Même si les révolutions arabes ont un impact mineur en terme de déplacements de populations et n’entraîneront pas de déferlement de migrants en Europe, l’Union se montre incapable d’organiser une réponse solidaire à visage humain afin d’accueillir les réfugiés qui parviennent jusqu’à nos frontières. Alors qu’elle dispose déjà des outils législatifs nécessaires.

 

Pour écouter l’interview : L’Europe au quotidien et les révolutions arabes, la chronique d’Anja Vogel (1’58 »)

Tunisie, Egypte, Lybie, Syrie : des peuples se révoltent, même ceux que l’on pensait figés sous la coupe des dictatures. L’Europe sait que ce « Printemps arabe » constitue un événement planétaire, comparable à la chute du Mur de Berlin. Elle s’en félicite ; le Parlement Européen s’émeut et observe une minute de silence quand des réfugiés font naufrage et se noient en Méditerranée, au large de Lampedusa ; mais les 27 renoncent à leur devoir d’hospitalitélorsqu’il s’agit d’accueillir ceux qui réussissent à venir frapper à nos portes.

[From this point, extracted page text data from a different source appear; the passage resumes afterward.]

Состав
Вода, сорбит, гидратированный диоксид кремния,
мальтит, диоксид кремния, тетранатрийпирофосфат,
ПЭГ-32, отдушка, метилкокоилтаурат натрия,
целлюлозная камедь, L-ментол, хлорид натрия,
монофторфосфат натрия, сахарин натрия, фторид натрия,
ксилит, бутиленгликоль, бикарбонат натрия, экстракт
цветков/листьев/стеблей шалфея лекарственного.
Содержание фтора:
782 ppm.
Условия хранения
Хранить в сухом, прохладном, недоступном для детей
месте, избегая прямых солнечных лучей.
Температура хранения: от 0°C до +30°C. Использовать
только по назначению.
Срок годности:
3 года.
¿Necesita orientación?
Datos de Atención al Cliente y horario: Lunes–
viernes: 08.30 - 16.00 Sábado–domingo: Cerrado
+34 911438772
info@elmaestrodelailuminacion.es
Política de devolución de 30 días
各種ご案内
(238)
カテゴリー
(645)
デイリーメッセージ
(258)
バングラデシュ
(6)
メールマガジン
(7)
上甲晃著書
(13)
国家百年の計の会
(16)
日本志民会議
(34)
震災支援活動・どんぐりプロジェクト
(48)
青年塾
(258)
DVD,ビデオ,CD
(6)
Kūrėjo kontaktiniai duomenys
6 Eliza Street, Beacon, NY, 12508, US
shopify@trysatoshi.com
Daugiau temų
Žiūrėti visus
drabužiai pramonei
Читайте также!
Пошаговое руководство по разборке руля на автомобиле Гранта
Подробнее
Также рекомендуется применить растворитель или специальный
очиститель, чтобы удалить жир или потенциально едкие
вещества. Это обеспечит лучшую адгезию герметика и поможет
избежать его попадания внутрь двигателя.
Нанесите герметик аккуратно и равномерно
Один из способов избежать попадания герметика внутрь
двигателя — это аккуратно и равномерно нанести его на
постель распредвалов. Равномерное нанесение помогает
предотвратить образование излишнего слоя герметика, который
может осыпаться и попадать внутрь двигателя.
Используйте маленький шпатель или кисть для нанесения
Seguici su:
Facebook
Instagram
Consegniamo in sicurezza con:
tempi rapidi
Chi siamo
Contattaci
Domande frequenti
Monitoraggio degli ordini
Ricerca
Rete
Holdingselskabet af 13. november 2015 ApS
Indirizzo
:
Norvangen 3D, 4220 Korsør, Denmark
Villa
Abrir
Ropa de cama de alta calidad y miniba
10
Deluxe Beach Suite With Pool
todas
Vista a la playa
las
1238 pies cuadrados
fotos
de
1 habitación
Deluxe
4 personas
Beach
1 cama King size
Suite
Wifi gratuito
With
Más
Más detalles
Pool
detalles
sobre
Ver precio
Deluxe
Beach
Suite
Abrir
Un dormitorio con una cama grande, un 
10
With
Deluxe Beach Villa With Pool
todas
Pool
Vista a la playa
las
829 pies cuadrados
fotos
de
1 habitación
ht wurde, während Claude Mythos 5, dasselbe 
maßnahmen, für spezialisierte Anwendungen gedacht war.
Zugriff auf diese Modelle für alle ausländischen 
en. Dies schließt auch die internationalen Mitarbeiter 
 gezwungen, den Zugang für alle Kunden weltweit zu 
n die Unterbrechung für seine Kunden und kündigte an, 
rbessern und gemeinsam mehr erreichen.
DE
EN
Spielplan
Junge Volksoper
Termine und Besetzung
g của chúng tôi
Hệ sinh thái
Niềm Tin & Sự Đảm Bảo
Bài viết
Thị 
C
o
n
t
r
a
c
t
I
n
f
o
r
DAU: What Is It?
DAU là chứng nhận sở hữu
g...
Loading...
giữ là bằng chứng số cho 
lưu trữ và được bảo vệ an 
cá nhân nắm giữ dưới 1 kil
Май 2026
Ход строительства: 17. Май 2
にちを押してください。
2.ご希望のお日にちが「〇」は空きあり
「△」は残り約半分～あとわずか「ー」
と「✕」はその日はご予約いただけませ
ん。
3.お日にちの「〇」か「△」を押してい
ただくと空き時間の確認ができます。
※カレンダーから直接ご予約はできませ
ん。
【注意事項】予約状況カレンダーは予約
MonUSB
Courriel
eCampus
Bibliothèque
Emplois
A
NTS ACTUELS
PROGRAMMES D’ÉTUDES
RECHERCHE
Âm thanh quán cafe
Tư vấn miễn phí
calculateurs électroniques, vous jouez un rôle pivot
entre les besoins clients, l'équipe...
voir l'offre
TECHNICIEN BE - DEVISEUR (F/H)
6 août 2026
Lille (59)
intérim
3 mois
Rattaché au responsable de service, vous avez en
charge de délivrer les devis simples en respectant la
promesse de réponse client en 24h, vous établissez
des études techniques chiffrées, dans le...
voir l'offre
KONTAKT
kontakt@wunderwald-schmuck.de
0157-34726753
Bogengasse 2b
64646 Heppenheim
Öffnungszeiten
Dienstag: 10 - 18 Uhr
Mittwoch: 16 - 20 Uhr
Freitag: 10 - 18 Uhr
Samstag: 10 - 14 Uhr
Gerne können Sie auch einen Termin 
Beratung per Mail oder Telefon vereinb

Sous la poussée des mouvements xénophobes et populistes, chacun se replie sur soi, on ferme les frontières, on suspend le trafic ferroviaire, et on se renvoie les migrants comme des pestiférés. L’Italie dénonce le manque de solidarité entre Etats membres et délivre des visas temporaires ; la France remet en cause l’Espace Schengen.

Et pourtant les outils législatifs existent, explique l’eurodéputée socialiste française Sylvie Guillaume, rapporteure du Parlement Européen pour la politique d’asile. En-dehors du statut de réfugié, l’Union Européenne s’est dotée d’une directive afin de répondre solidairement à “l’afflux massif de migrants” : elle date de 2001 et serait tout-à-fait appropriée… si les Etats membres voulaient bien l’appliquer, ce qui n’a jamais été le cas pour l’instant (Elle nécessite une majorité qualifiée au Conseil). Sylvie Guillaume souligne qu’il existe d’autres textes sectoriels, mais pas de véritable politique concertée et globale des migrations, qu’elle appelle de ses vœux.

En attendant elle précise qu’il n’y aura pas de “tsunami” d’immigrés, que les flux de réfugiés resteront tellement limités qu’ils seraient parfaitement absorbables par l’Union. D’autant plus que l’Europe vieillit et a besoin de sang neuf. Qu’en outre elle devra aider de manière plus conséquente au développement des pays émergents. Les personnes qui choisissent l’exil au péril de leur vie ne le font pas de gaieté de coeur : elles fuient l’oppression, la misère, la guerre. Beaucoup repartiront, mais en attendant, l’Union doit au moins leur offrir un accueil digne, à visage humain, pour ne pas rajouter encore aux traumatismes.